* AIM OF THE TASK *
Reproduce the lines in the items below from the line with "Como cada verano, todos los miércoles" to the line with "Услуги Телекарта ТВ", including both of those lines, and change nothing in them.

===== DATA LISTING

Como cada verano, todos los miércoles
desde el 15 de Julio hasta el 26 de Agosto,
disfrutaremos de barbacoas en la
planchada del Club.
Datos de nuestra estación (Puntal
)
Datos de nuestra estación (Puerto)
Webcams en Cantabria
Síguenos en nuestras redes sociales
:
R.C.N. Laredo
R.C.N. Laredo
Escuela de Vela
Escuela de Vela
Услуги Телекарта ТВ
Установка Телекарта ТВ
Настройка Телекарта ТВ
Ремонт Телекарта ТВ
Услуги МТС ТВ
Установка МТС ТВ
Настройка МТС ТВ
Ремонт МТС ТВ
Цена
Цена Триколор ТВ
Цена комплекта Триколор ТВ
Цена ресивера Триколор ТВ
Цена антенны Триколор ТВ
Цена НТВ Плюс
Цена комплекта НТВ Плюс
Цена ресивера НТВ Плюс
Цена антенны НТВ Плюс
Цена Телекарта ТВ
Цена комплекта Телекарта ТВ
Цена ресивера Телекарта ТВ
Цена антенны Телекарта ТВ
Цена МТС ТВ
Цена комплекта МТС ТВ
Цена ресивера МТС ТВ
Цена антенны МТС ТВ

==========
===== DATA LISTING

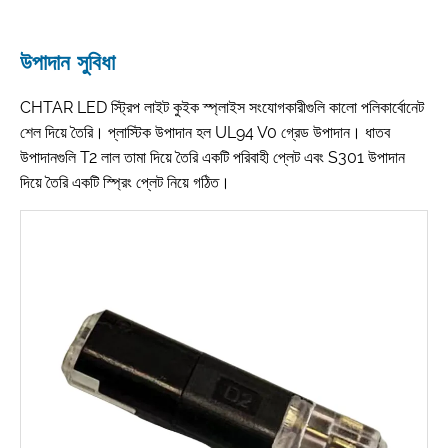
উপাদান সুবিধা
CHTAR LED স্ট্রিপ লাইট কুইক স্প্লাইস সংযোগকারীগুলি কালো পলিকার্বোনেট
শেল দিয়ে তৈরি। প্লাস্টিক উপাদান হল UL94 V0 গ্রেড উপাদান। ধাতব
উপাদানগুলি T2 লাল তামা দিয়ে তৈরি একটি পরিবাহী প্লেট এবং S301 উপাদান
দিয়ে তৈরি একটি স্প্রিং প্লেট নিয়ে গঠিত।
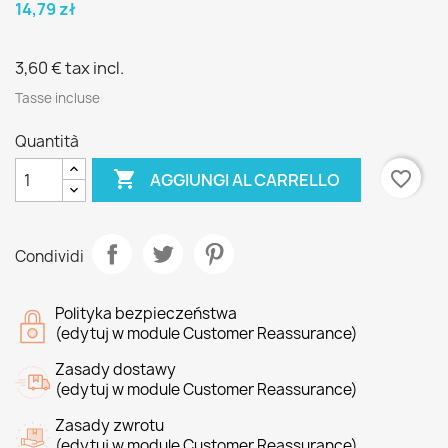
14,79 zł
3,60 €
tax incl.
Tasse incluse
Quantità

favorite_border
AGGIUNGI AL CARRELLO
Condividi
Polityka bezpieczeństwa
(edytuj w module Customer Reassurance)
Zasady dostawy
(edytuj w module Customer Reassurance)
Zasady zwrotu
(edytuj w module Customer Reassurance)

==========

* EXERCISE ANSWER *
Como cada verano, todos los miércoles
desde el 15 de Julio hasta el 26 de Agosto,
disfrutaremos de barbacoas en la
planchada del Club.
Datos de nuestra estación (Puntal
)
Datos de nuestra estación (Puerto)
Webcams en Cantabria
Síguenos en nuestras redes sociales
:
R.C.N. Laredo
R.C.N. Laredo
Escuela de Vela
Escuela de Vela
Услуги Телекарта ТВ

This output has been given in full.